Periksa pedoman kampus atau jurnal kemudian cari style yang paling sesuai. Jangan memilih variasi Harvard secara acak jika tersedia petunjuk sitasi yang lebih spesifik.
Mencari Citation Style Lain
Jika gaya yang diperlukan tidak langsung terlihat, gunakan fitur pencarian citation style pada Mendeley Cite. Cari berdasarkan nama gaya atau format yang ditentukan oleh institusi atau penerbit.
Mendeley mendukung berbagai citation style sehingga pengguna tidak terbatas pada APA, IEEE, dan Harvard. Ketersediaan style membuat satu library dapat digunakan untuk berbagai jenis dokumen.
Mengubah Style Setelah Dokumen Selesai
Dokumen yang sebelumnya menggunakan satu gaya dapat diubah ke gaya lain melalui pengaturan citation style. Sitasi dan bibliography yang dikelola Mendeley akan diformat ulang mengikuti pilihan baru.
Fitur ini berguna ketika jurnal meminta format berbeda dari naskah awal. Penulis tidak perlu mengganti setiap tanda baca, nama penulis, atau nomor referensi secara manual.
Periksa Lagi Setelah Mengubah Style
Setelah style diganti, baca beberapa sitasi dan daftar pustaka untuk memastikan hasilnya sesuai kebutuhan. Metadata yang salah tetap dapat menghasilkan output salah meskipun citation style sudah benar.

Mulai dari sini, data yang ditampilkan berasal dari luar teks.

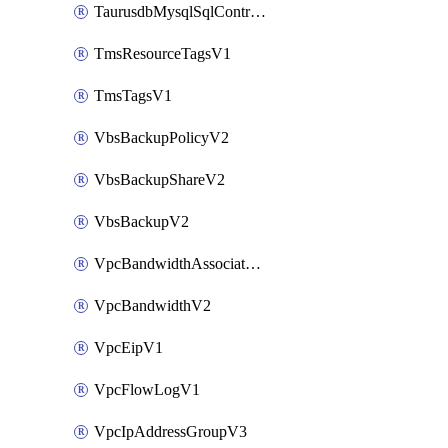
TaurusdbMysqlSqlControlRuleV3
TmsResourceTagsV1
TmsTagsV1
VbsBackupPolicyV2
VbsBackupShareV2
VbsBackupV2
VpcBandwidthAssociateV2
VpcBandwidthV2
VpcEipV1
VpcFlowLogV1
VpcIpAddressGroupV3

Perhatikan pula pedoman khusus institusi yang mungkin memodifikasi gaya standar. Mendeley membantu otomatisasi format, tetapi hasil akhir tetap harus diperiksa berdasarkan pedoman penulisan yang digunakan.
Kesimpulan
Cara Membuat Daftar Pustaka Otomatis di Word dengan Mendeley dilakukan dengan menyiapkan library di Mendeley Reference Manager, memasukkan sitasi melalui Mendeley Cite, lalu menggunakan fitur Insert Bibliography. Daftar sumber akan dibuat berdasarkan referensi yang telah dikutip dan diformat menggunakan citation style yang sedang aktif.
Pengguna juga dapat mengganti format APA, IEEE, Harvard, atau gaya lainnya tanpa menyusun ulang semua referensi secara manual. Kunci mendapatkan hasil yang rapi adalah memastikan metadata setiap sumber sudah benar sebelum sitasi dan daftar pustaka dibuat.